We Are NOT At War: The Right-Wing Obsession To Declare Their Delusions

What is it about the conservative mindset that needs to turn every contentious encounter into full scale warfare? It seems that no matter the subject, if there is some unresolved difference the affair must be escalated to combat mode. We see this with everything from the drug war, to the class war, to the annual lunacy of the War on Christmas.

The so-called “War on Terror” is just as ludicrous. It is impossible to declare war on a tactic, just as you cannot declare war on a group of narcotics or a feeling or the mole people who live beneath the Earth’s crust. Wars are carried out between nations that can be engaged militarily and concluded with definable resolutions. There is no opposing general who can surrender his sword at the end of a war on terror (or Christmas) and agree to conditions for peace.

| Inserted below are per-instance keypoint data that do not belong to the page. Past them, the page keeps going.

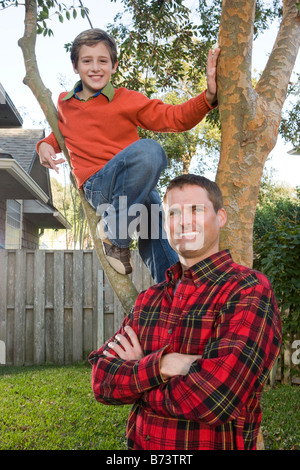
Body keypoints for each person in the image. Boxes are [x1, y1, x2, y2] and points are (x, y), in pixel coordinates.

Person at [88, 173, 282, 451]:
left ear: (221, 217)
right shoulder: (148, 301)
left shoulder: (248, 290)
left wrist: (140, 376)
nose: (183, 221)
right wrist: (166, 365)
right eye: (174, 213)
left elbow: (215, 399)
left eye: (196, 210)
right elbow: (101, 380)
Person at [37, 28, 220, 283]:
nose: (95, 67)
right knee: (150, 151)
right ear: (75, 66)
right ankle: (115, 233)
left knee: (157, 230)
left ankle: (174, 294)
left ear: (114, 66)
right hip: (99, 187)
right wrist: (45, 145)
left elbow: (174, 117)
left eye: (103, 61)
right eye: (87, 61)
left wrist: (208, 97)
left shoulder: (127, 100)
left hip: (135, 188)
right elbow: (62, 134)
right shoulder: (65, 103)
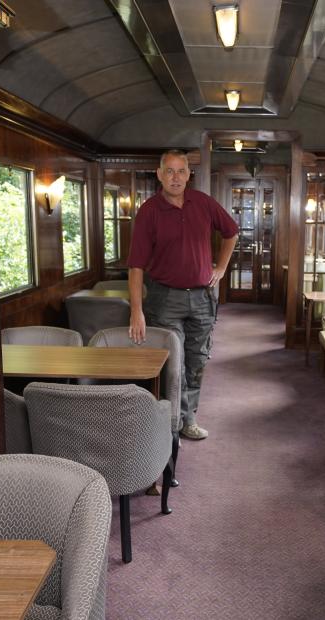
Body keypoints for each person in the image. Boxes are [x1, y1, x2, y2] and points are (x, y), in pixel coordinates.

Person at [128, 149, 238, 441]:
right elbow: (136, 266)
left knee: (197, 361)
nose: (175, 177)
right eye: (170, 171)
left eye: (181, 171)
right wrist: (136, 310)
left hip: (202, 299)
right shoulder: (149, 211)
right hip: (165, 300)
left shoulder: (202, 203)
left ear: (189, 175)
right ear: (160, 174)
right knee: (173, 365)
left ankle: (188, 419)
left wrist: (222, 267)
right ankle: (170, 424)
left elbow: (231, 232)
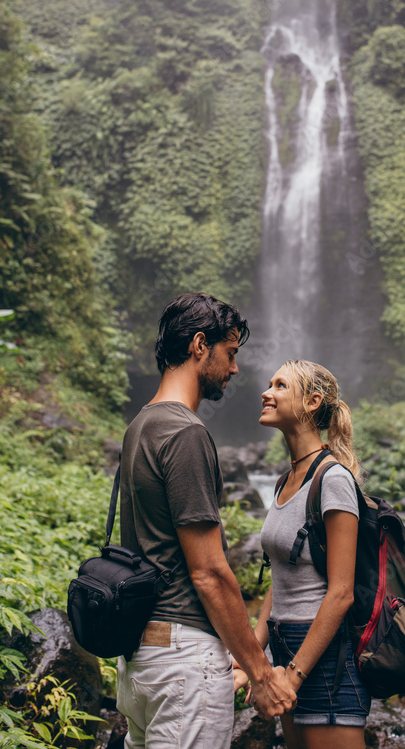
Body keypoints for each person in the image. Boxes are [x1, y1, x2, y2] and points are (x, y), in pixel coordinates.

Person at [116, 292, 296, 749]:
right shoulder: (186, 433)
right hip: (182, 663)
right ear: (200, 345)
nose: (236, 369)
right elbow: (210, 572)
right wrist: (259, 672)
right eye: (230, 353)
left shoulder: (141, 424)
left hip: (141, 658)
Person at [234, 359, 371, 748]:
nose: (266, 392)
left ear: (312, 402)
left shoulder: (334, 480)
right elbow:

Nevertheless, conservatives are insistent that war be waged on anything they dislike. They have a psychological predisposition that researchers have studied and documented. Some of these studies were discussed in an article on Salon by Paul Rosenberg who noted that…

“Conservative fears of nonexistent or overblown boogeymen — Saddam’s WMD, Shariah law, voter fraud, Obama’s radical anti-colonial mind-set, Benghazi, etc. — make it hard not to see conservatism’s prudent risk avoidance as having morphed into a state of near permanent paranoia, especially fueled by recurrent ‘moral panics,’ a sociological phenomenon in which a group of ‘social entrepreneurs’ whips up hysterical fears over a group of relatively powerless ‘folk devils’ who are supposedly threatening the whole social order.”

Today these right-wing paranoids are clamoring over whether President Obama should declare war on ISIL, a stateless assembly of militants who have no national identity or homeland. The notion that the United States should declare war on such a non-entity is absurd. That doesn’t mean that there shouldn’t be a concerted and decisive response to the brutal hostility of these terrorists. But it isn’t war. The politicians and pundits who are fixated on such a declaration are merely consumed with surface-level theatrics and partisan politics.

As evidence of their rank partisanship, Republicans are citing the murders of two American journalists as the justification for declaring war. However, there have been a lot more Americans killed by terrorists before this without a demand for such a declaration. What makes this different? Is it the manner in which the victims were killed? Or is it the person in the White House at the time?

Selective Patriotism

There is a distinct difference between the reactions by Republicans to terrorist activity during the Obama administration and during the administration of his predecessor, George W. Bush. When Bush was in charge there were also a couple of Americans who died in the same fashion as James Foley and Steven Sotloff. They were Nick Berg and Paul Johnson [Edit: Also Daniel Pearl]. After they were killed Republicans insisted that the country must rally around the President and unite against the terrorist enemy.

However, today the right-wingers are anything but united. They castigate Obama as being weak and indecisive. They even blame him outright for the deaths of innocents. Yesterday, Fox News host Andrea Tantaros told Bill O’Reilly that Obama “has a world view that is very anti-American.” O’Reilly didn’t disagree. Clearly there is a selective component to what the right calls patriotism. If a Republican is at the helm during a catastrophe he must receive our unquestioning support in the struggle against our foes. But no such loyalty is afforded a Democratic president. To the contrary, he is belittled and insulted and demeaned in the face of the enemy who, ironically, hold the same view of him as Republicans do.

It is notable that all of this vitriol comes at a time when Obama has achieved some significant victories over the terrorists. His policy of conducting airstrikes has resulted in pushing back ISIL from many of the cities they had bragged about capturing. We have regained control of the Mosul dam in Iraq. We have killed the leader of the Somali terrorist group that was responsible for murdering dozens of people in a Nairobi mall. And today there are reports that we have terminated both the right-hand man to ISIL leader Al-Baghdadi and his chief explosives expert. All of this has occurred while conservatives have baselessly complained that Obama hasn’t been doing anything at all.

I’ve noted before that by denigrating the President at times like these it has the effect of emboldening the enemy by creating a false and dangerous impression of Obama as a weakling that they can easily overcome. It almost seems that that is their objective, so that a terrorist attack on U.S. soil will take place that they can blame on Obama. Whatever their purpose, it is plain that they apply one standard of judgment for Republicans and another dangerously negative one for Democrats. And above all they have resolved to put their cynical, dishonest politics ahead of the welfare of the country. And they call that patriotism.